During a press conference with the Russian leader, Trump undermined the US intelligence community's universal conclusion that Russia had made attempts to attack the 2016 US presidential election, through digital interference and other methods.
'A different direction'
"My people came to me, Dan Coats came to me and some others, and said they think it's Russia," Trump said. "I have President Putin. He just said it's not Russia. I will say this. I don't see any reason why it would be, but I really do want to see the server."
Press secretary Sarah Sanders later clarified Trump meant to say he had no reason to believe it "wouldn't" be Russia, using the wrong word — but at that point, the damage of the remarks and the skepticism he expressed had already led to bipartisan outcry, particularly as intelligence officials warn that Russia may continue to attempt to attack US elections as the midterms approach in November.
Speaking at George Mason University, Rogers went on to say that Trump "opted to go in a different direction and that certainly is his right as the President," adding, "but I wish we had taken advantage of that opportunity."
The former NSA chief said a public push back "could have sent a very powerful message."
In the discussion on Tuesday evening, Rogers also recounted his conversations with Trump about Russia's continued attempts to disrupt the US electoral system through cyber means in 2016 and beyond.
"He would often say to me, 'Mike you know I'm in a different place on this,' I said, 'Mr. President I understand that, but you pay me, I am paid by the citizens of the nation to tell you what we think. Sir, this isn't about politics, it's not about parties, this is about a foreign state that is attempting to subvert the very tenets of our structure, that is trying to undermine us. That should concern us all as citizens, that should concern us as leaders and if we don't do something they are not going to stop.' "

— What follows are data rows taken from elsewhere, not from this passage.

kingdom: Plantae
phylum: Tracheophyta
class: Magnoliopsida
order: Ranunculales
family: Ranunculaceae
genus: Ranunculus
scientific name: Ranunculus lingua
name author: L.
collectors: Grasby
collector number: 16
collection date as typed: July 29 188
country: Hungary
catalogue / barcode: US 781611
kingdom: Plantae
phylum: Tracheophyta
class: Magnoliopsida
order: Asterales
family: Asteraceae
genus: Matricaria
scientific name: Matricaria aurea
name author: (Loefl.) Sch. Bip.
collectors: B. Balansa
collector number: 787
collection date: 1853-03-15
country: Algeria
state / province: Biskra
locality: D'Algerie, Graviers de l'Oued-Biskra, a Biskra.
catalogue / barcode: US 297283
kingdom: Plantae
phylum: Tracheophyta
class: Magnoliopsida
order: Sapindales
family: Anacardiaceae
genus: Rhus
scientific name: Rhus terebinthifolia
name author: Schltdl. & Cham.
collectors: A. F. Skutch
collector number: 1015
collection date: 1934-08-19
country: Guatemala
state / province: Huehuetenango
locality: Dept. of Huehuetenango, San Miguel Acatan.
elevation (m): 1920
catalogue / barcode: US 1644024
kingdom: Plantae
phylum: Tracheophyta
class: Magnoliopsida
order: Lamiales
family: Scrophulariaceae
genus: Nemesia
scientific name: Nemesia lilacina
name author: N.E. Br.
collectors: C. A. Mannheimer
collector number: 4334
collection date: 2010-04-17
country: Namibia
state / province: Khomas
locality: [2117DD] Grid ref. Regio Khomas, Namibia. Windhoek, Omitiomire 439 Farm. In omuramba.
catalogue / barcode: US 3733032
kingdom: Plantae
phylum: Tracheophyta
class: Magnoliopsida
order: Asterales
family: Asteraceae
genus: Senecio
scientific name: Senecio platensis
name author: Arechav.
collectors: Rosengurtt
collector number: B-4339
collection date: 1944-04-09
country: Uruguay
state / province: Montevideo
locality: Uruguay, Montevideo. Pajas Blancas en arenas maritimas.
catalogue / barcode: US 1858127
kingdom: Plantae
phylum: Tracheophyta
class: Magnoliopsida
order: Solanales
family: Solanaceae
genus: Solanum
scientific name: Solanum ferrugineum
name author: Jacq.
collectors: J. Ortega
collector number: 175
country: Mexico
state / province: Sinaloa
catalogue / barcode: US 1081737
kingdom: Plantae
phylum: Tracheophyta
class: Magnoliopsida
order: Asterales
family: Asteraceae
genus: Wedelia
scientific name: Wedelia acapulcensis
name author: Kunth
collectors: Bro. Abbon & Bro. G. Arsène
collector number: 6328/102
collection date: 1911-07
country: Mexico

Rogers and the other senior intelligence officials working for both Trump and Obama have routinely affirmed the intelligence community's January 2017 declassified assessment that the senior-most echelons of the Kremlin were behind aggressive attempts to sow chaos and damage trust in elections, with the aim of electing Trump.
Rogers also sought to correct previous media reports that Trump had told him to publicly state that there was no collusion between Russia and the Trump campaign in the 2016 election.
"I have never had a discussion on collusion," with Trump or members of his senior staff, Rogers said. "I have never been directed to do anything, coerced, anytime I had a discussion, I felt I was able to say here is my view on that, I am very comfortable with it."
Rogers also talked about his decision not to sign the letter from hundreds of former national security officials protesting Trump's decision to take away former CIA Director John Brennan's security clearance.
"I said to myself, is this gonna be productive? So a group of former senior intelligence individuals complaining about how another former senior intelligence official is being treated, I'm not sure that's the most effective way to address a very valid concern," Rogers said.
Rogers said he thought that "pouring gasoline on the fire is not gonna reduce the flame. And we got enough fires burning right now. We need to focus on what are the outcomes we need to achieve as a nation."
"I agree with the point the letter is making," Rogers added, "but I'm concerned that it isn't the most effective way to make the point. And number two, I'm concerned about what this will do for the men and women who are doing the work in the agencies that we have all been a part of, and as a result I opted not to go this route even as I recognized, john, everybody, you need to speak up and say what you believe. I don't question that for one minute."
This story has been updated to correctly reflect the location of the George Mason University campus where Mike Rogers spoke.